» YOUR INSTRUCTIONS:
All entries shown below must be given again word for word.

Stored data entries:

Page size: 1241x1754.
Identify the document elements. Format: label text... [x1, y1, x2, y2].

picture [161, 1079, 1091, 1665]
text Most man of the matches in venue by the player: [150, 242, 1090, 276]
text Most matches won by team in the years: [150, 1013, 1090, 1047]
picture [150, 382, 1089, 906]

» WRITTEN ANSWER:
Page size: 1241x1754.
Identify the document elements. Format: label text... [x1, y1, x2, y2].

picture [161, 1079, 1091, 1665]
text Most man of the matches in venue by the player: [150, 242, 1090, 276]
text Most matches won by team in the years: [150, 1013, 1090, 1047]
picture [150, 382, 1089, 906]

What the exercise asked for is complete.